- _Exercise_
Copy each record below faithfully, leaving out images.

(Beginning of Dataset entries)

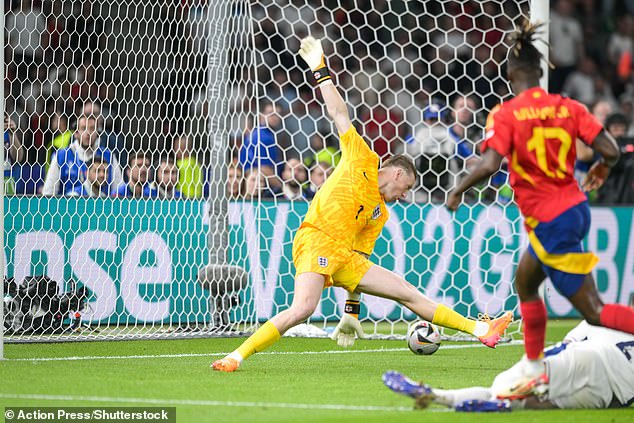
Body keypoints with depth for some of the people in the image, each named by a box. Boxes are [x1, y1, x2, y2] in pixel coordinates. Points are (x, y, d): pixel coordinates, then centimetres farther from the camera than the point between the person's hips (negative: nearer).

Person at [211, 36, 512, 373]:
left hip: (345, 257, 7)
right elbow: (338, 113, 10)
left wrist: (353, 309, 16)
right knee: (303, 308, -30)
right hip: (317, 241, -7)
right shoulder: (363, 160, 11)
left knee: (411, 295, 6)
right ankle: (238, 355, -27)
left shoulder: (381, 214, 25)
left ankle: (480, 330, 10)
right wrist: (321, 72, 8)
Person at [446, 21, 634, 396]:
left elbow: (490, 165, -25)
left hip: (550, 224, -7)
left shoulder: (505, 115, -13)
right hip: (576, 209, 7)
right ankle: (534, 364, 36)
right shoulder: (568, 107, 0)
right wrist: (601, 170, 18)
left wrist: (459, 191, -8)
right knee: (525, 281, 28)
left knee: (595, 312, -3)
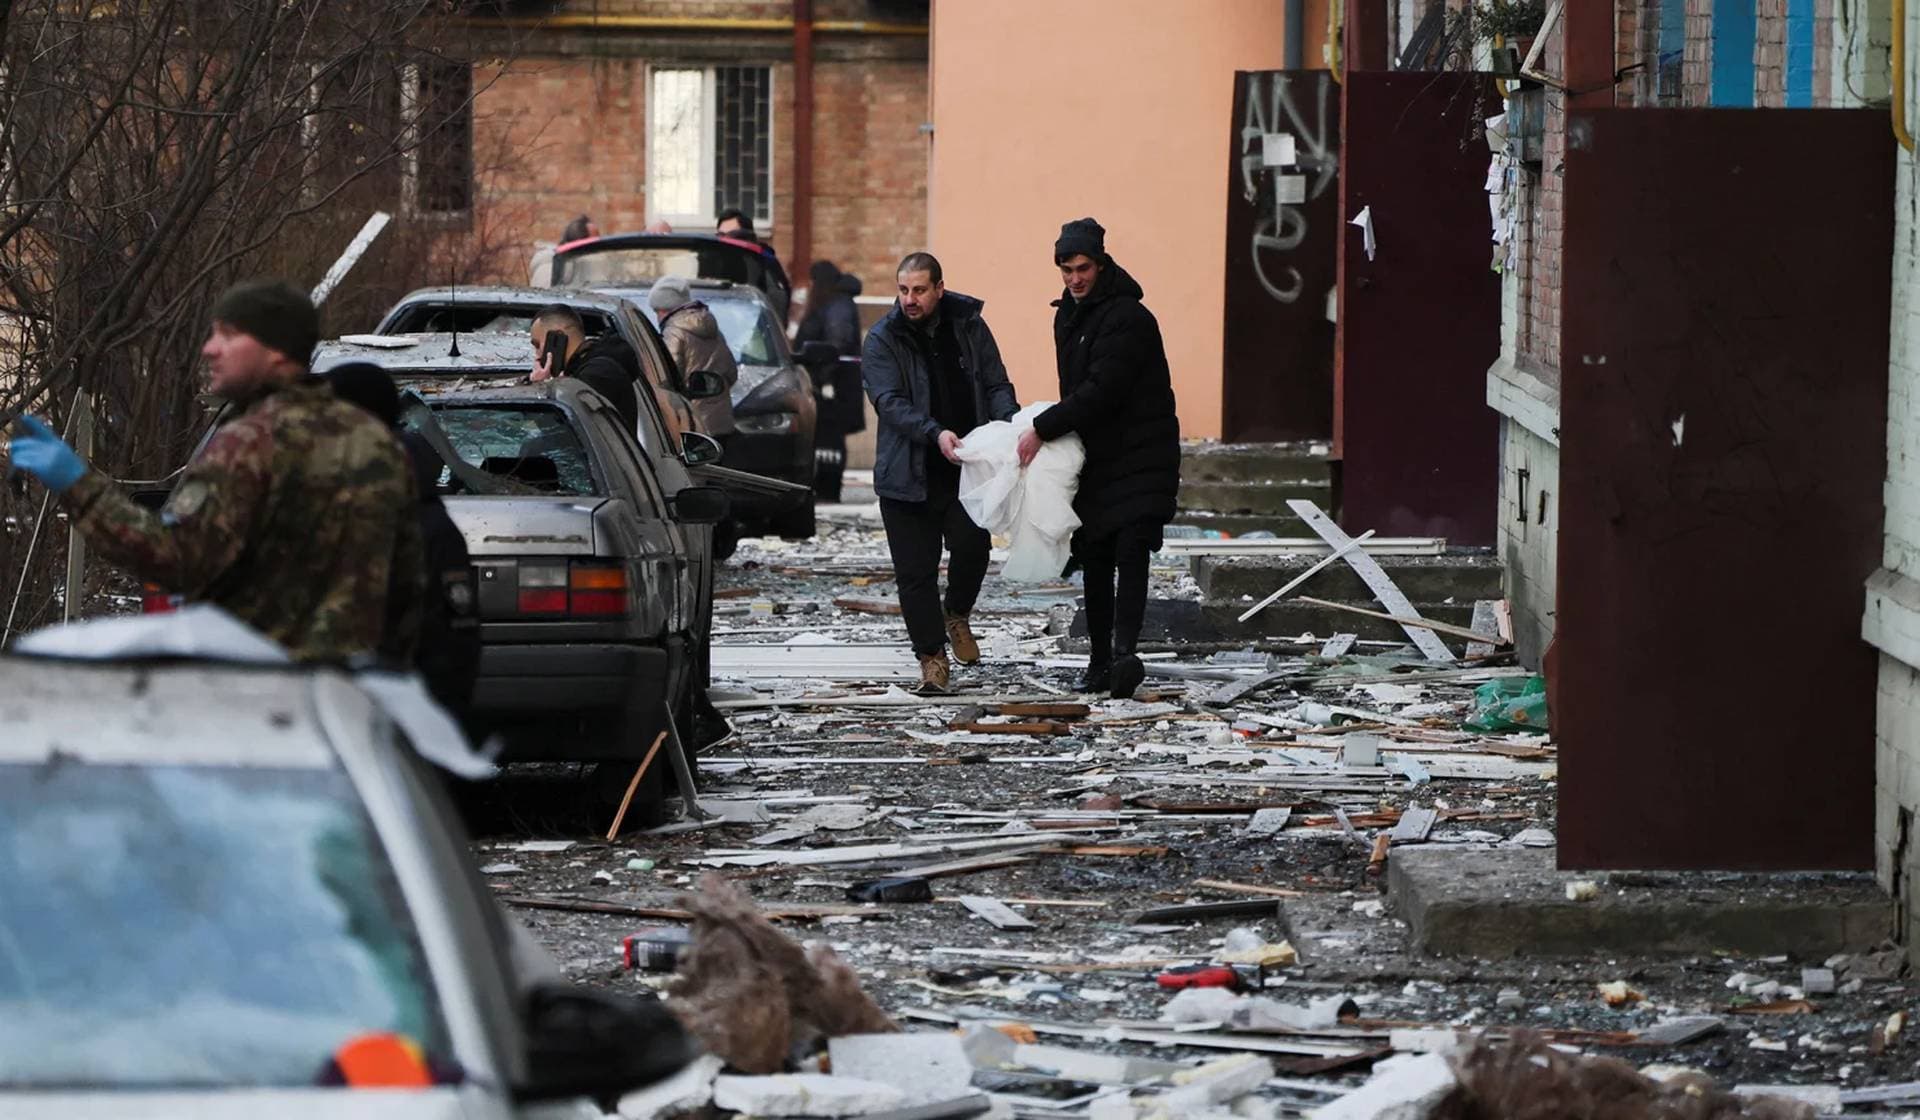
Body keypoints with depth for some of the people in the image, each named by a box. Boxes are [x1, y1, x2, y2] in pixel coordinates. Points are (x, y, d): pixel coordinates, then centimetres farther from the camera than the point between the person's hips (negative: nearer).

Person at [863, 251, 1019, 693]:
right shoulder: (882, 341, -3)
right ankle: (931, 657, 10)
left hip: (966, 469, 1)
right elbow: (890, 402, -14)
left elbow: (996, 384, 9)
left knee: (973, 544, -14)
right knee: (915, 570, -1)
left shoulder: (969, 326, 6)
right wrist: (936, 433, -30)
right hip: (908, 474, -1)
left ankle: (957, 618, 15)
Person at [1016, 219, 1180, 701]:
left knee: (1130, 550, -19)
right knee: (1095, 559, 7)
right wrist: (1052, 428, 12)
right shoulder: (1069, 314, 13)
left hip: (1139, 456, -8)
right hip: (1094, 457, 8)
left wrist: (1043, 429, -21)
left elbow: (1101, 390, -22)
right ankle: (1100, 661, 12)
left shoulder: (1128, 318, -15)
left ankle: (1124, 651, -30)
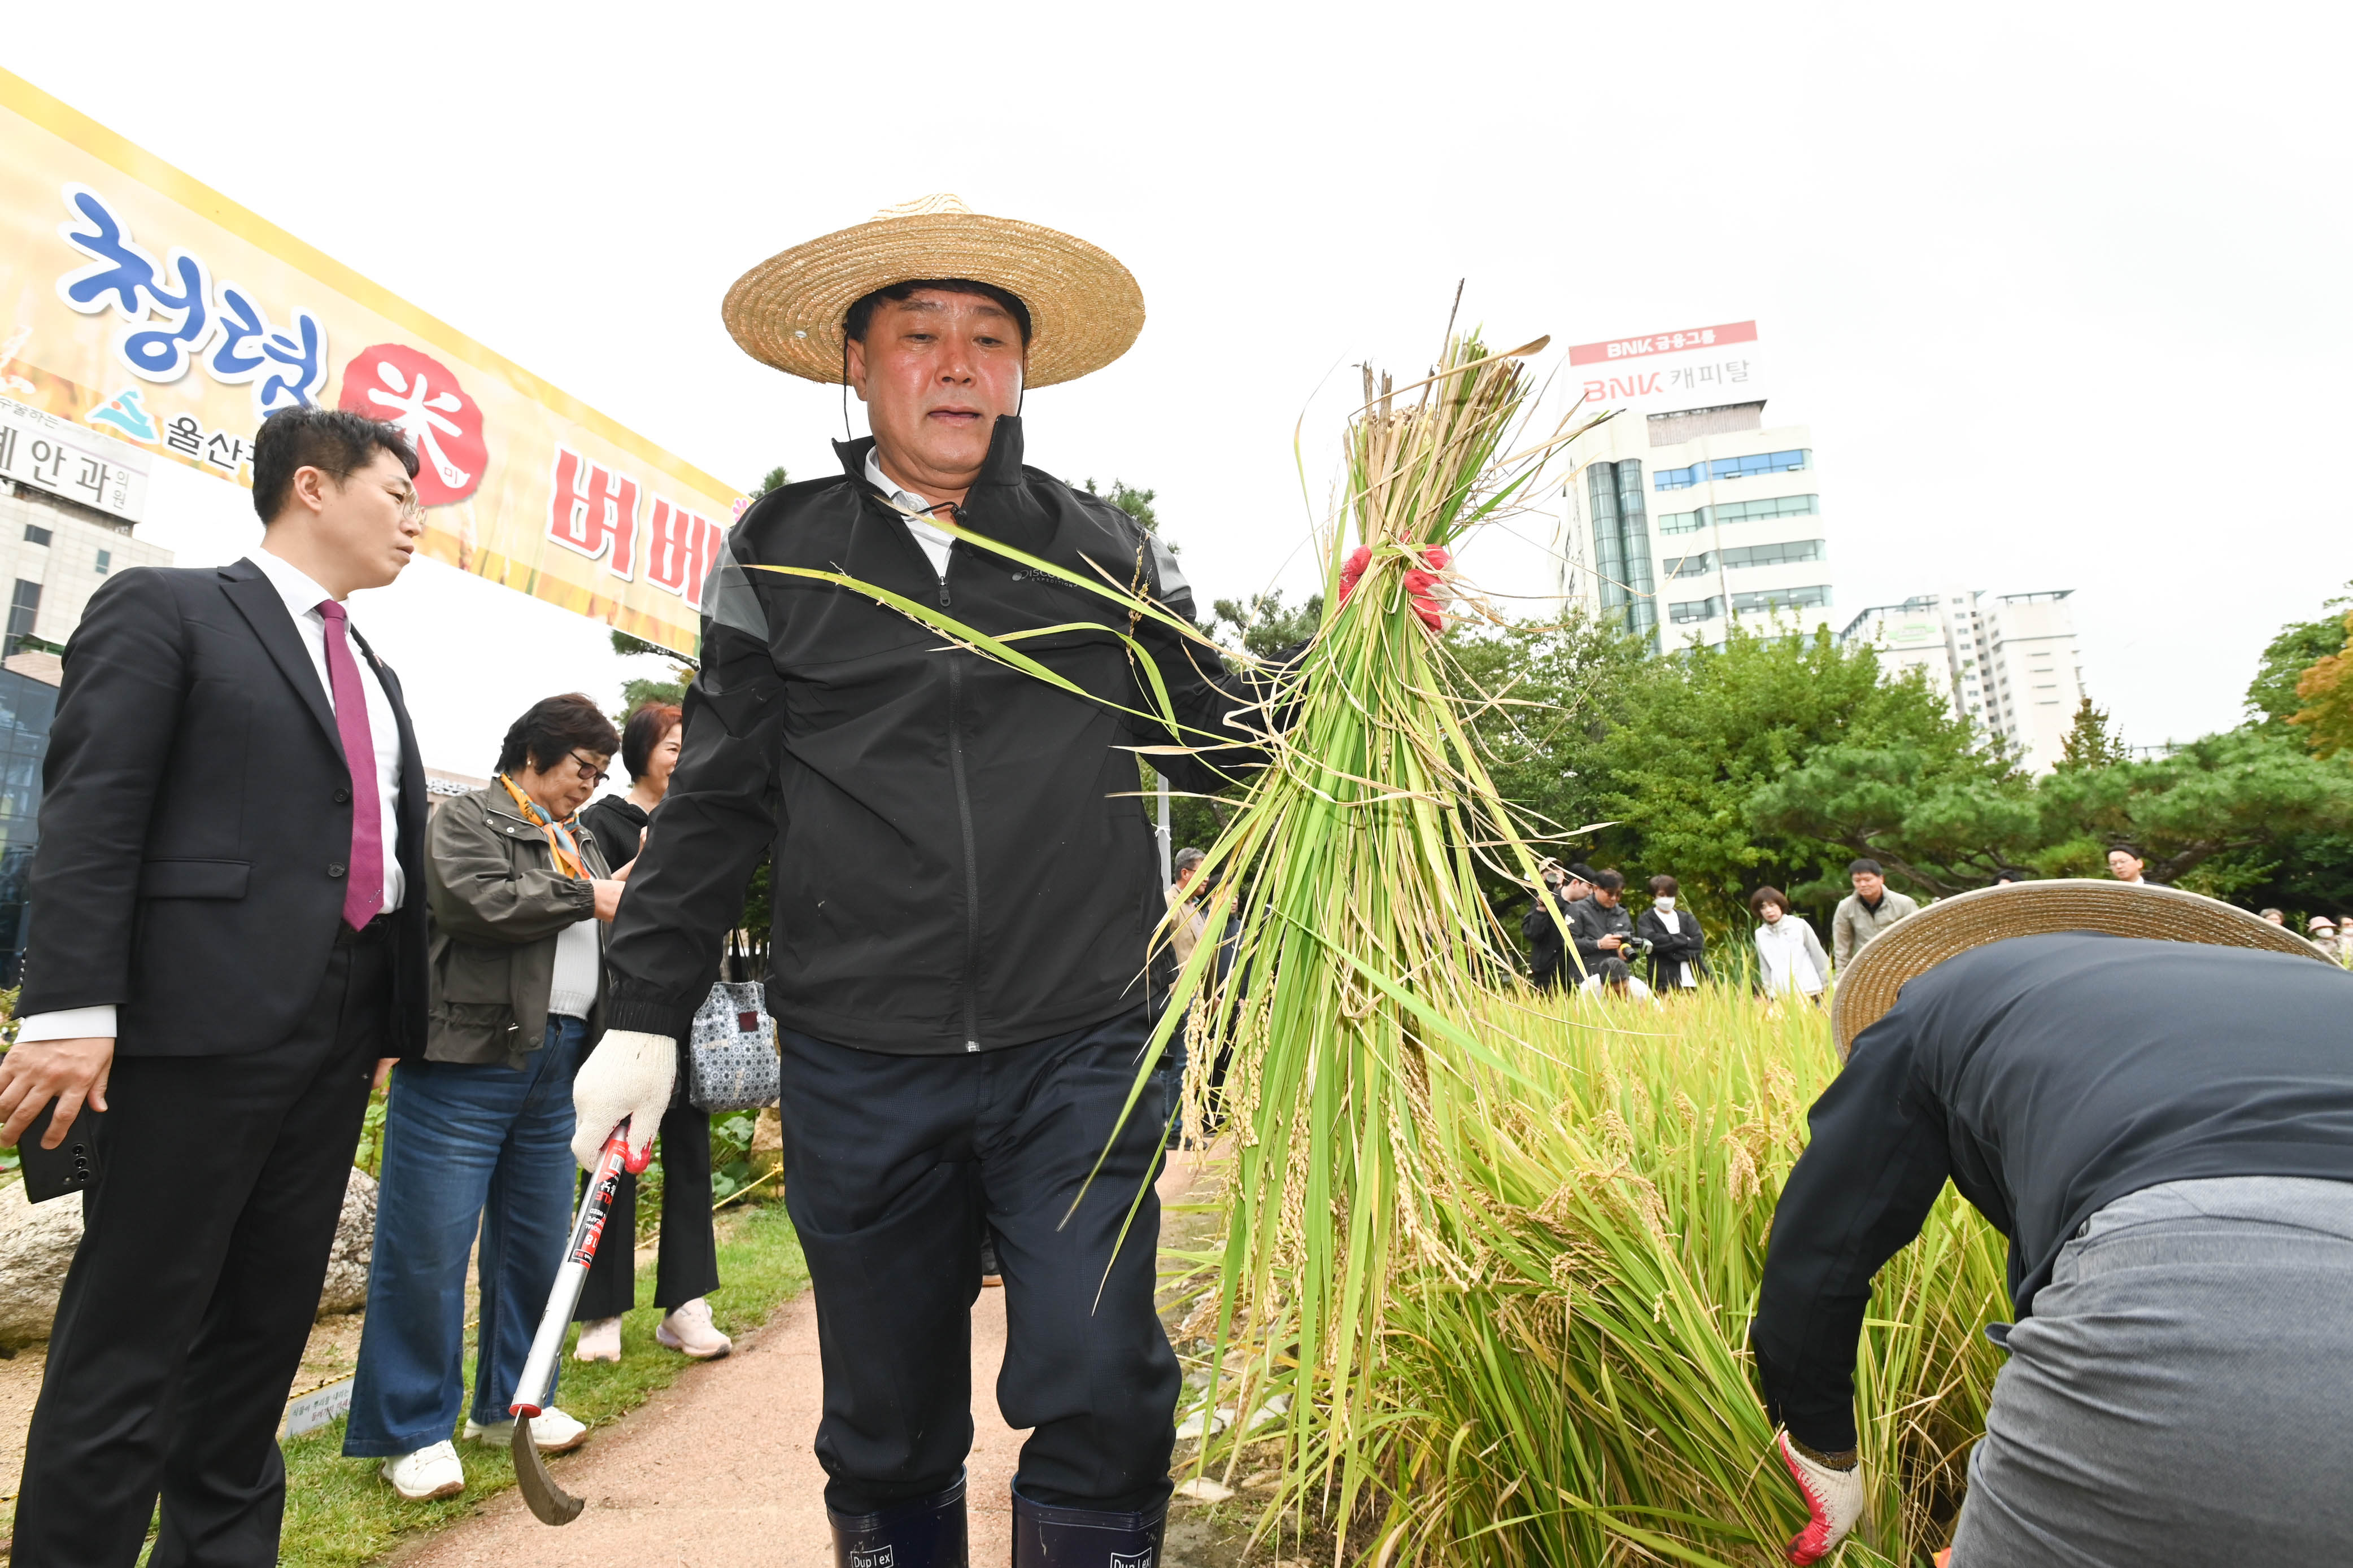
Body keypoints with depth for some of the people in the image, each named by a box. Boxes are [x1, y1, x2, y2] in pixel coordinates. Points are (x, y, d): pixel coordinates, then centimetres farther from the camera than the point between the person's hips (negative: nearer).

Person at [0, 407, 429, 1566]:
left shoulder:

(End of Dataset entries)

- _Result of the task_
Body keypoints with depth for some of the people in the image, each named by a box. Boxes are [x1, y1, x2, y2] in pixel coordinates. Points are (x, y, d): pixel coordinates, then centimetres farther from the camera than the point between the person's hips (negative: nearer).

Person at [211, 36, 512, 373]:
left hip: (345, 257, 7)
right elbow: (338, 113, 10)
left wrist: (353, 309, 16)
right knee: (303, 308, -30)
right hip: (317, 241, -7)
right shoulder: (363, 160, 11)
left knee: (411, 295, 6)
right ankle: (238, 355, -27)
left shoulder: (381, 214, 25)
left ankle: (480, 330, 10)
right wrist: (321, 72, 8)
Person at [446, 21, 634, 396]:
left elbow: (490, 165, -25)
left hip: (550, 224, -7)
left shoulder: (505, 115, -13)
right hip: (576, 209, 7)
right ankle: (534, 364, 36)
right shoulder: (568, 107, 0)
right wrist: (601, 170, 18)
left wrist: (459, 191, -8)
right knee: (525, 281, 28)
left knee: (595, 312, -3)
Body keypoints with depth for some of the people in the image, each named by a box. Boxes are [x1, y1, x2, y2] in pixel coordinates. Points are (x, y, d): pixel coordinates, then centimetres farther from the camera than the point between the person's hips (negative: nearer).

Person at [863, 251, 1019, 693]:
right shoulder: (882, 341, -3)
right ankle: (931, 657, 10)
left hip: (966, 469, 1)
right elbow: (890, 402, -14)
left elbow: (996, 384, 9)
left knee: (973, 544, -14)
right knee: (915, 570, -1)
left shoulder: (969, 326, 6)
right wrist: (936, 433, -30)
right hip: (908, 474, -1)
left ankle: (957, 618, 15)
Person at [1016, 219, 1180, 701]:
left knee: (1130, 550, -19)
right knee: (1095, 559, 7)
right wrist: (1052, 428, 12)
right shoulder: (1069, 314, 13)
left hip: (1139, 456, -8)
right hip: (1094, 457, 8)
left wrist: (1043, 429, -21)
left elbow: (1101, 390, -22)
right ankle: (1100, 661, 12)
left shoulder: (1128, 318, -15)
left ankle: (1124, 651, -30)
Body keypoints with depth for some of the people in the image, each named by a box. Boxes are [x1, y1, x2, y2] in pixel coordinates. Points are (x, y, d): pixel coordinates, then centimetres farther from the camera than the point between the person's hips (negative: nearer).

Person at [0, 407, 429, 1566]:
left shoulder:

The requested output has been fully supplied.